A New Form of Beauty: Glen Canyon Beyond Climate Change


  • Photographer
    Peter Goin
  • Prize
    Honorable Mention
  • Date of Photograph
    2012-2014
  • Technical Info
    Canon EOS 5Dsr & Mamiya 645DF

In "A New Form of Beauty: Glen Canyon Beyond Climate Change" photographer Peter Goin and writer Peter Friederici tackle science from the viewpoint of art. By motorboat and kayak, they have ventured into remote corners “canyon country” and the once-huge reservoir of Lake Powell. Combining extensive reporting and Goin’s evocative photography over decades, A New Form of Beauty explores the challenges of perceiving place in a new era of radical change. Contemplating humanity’s role in the world it is creating, Goin and Friederici ask if the uncertainties inherent in Glen Canyon herald an unpredictable new future for every place. They challenge us to question how we look at the world, how we live in it, and what the future will be. Goin’s full-color photographs are organized in three galleries and an epilogue, interspersed with three essays by Friederici.

Story

My travels to Lake Powell began in 1987, only seven years after the first full pond.

The blood-red mercury in the thermometer read over 115 degrees Fahrenheit. The intruding light absorbed every molecule of being; only persistent perspiration shielded me from desiccation. The sandstone walls rose as if in a challenge: Take heed, all you boaters, for the drunkenness and waste will deliver you unto dryness. Lake Powell’s shimmering sandstone cupolas and minarets appeared like nature’s cathedrals, constructed eons ago by water flowing, rushing, and eroding. So many religions originated within aridity; these are hardscrabble, demanding, and profound landscapes.

But there was work to be done; gear had to be loaded, the boat launched, sites scouted. My assistant and I loaded the wheelbarrows with sleeping bags, coolers, stove, camera gear, food and plenty of ice, dragging these seemingly prehistoric machines up and down the ramp, trip after trip.

For us, nature’s performance had only just begun. Within moments, the sky darkened and lightning bolted from sky to earth. Each pellet of water slammed into the sand, creating small explosions of dust and then puddles that soon evaporated, leaving behind a sticky and consuming air that made breathing deep and unfulfilling. Sweat soaked our shirts and stung our eyes, and we shed tears, without speaking. We were initiated into the atmosphere.

And so my journey began, within the long days of light just prior to the solstice. Over the next ten days, we responded with piety and respect, acceptance and determination. We were possessed by the experience of the lyrical; little else seemed possible in that sensory overload.

***

I’ve traveled and photographed Lake Powell for more than twenty-five years. I’ve experienced fear and doubt, joy and sadness, light and darkness within that sublime landscape. Here in the American Outback—a landscape ignored, diminished, and treated as if our own aridity were insignificant—the lessons learned by our ancestors are abandoned. The water that life itself depends upon is slowly slipping away, and blindness masks the future of civilized life: overpopulated, dry, fighting for resources. The controversy over the lake’s origin and destiny makes me wonder about my role in a complex dependency, even as I appreciate the undulating rhythms of blending colors: sky, sandstone, serene sunlight reflected and energized by canyon walls, and the gentle gaze of life itself.

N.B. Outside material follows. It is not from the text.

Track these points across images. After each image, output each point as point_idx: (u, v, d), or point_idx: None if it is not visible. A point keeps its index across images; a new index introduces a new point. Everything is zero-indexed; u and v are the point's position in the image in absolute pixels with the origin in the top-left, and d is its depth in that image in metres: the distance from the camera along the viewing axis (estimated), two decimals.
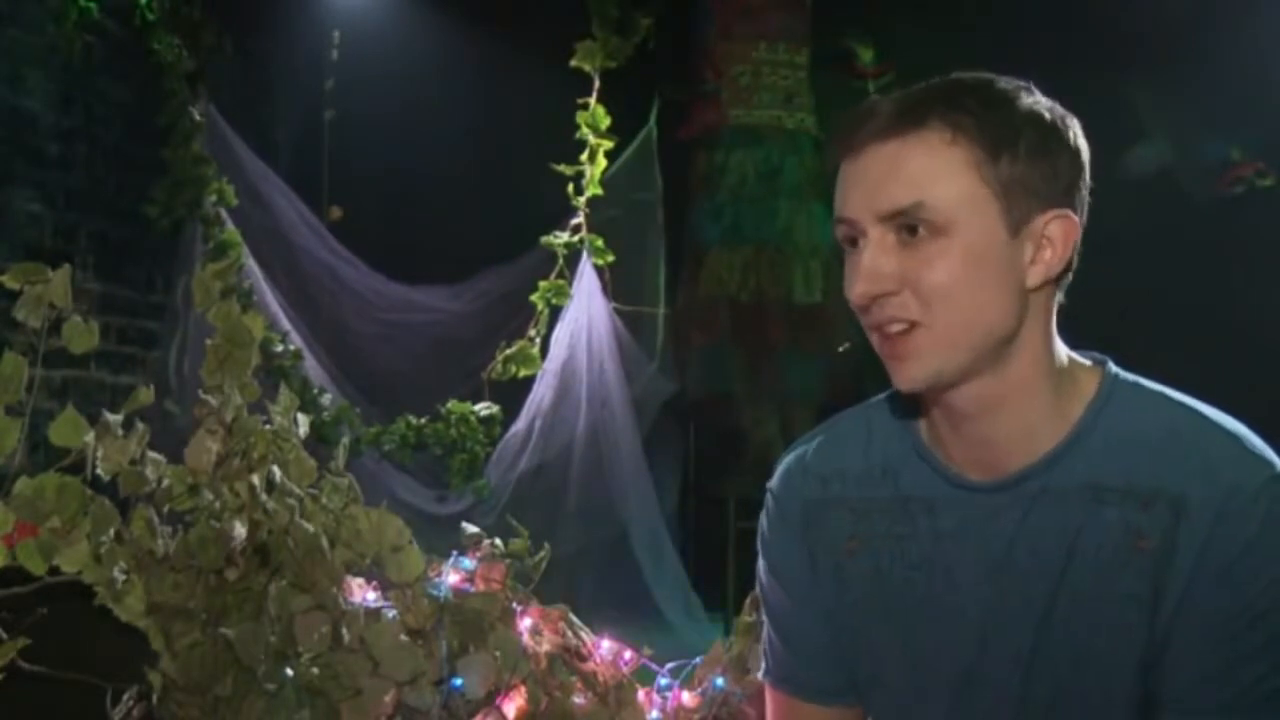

For me the documentary photograph cannot be defined by the literal, by the verifiable, or by the photographers who preceded me. The voices and imaginary narratives—the artifacts—are arrested, reflecting an essential characteristic of the made image. What truth light provokes is a subtle flow of losing track of parceled time, experiencing the moment as if past and future were philosophical ideals.

These photographs are sentinels in the post–climate change era, where we haven’t accepted the concept of climate change: quiet, unassuming, declarative evidence that ruin is within our near future, and that ruin is not in the stars, but in ourselves.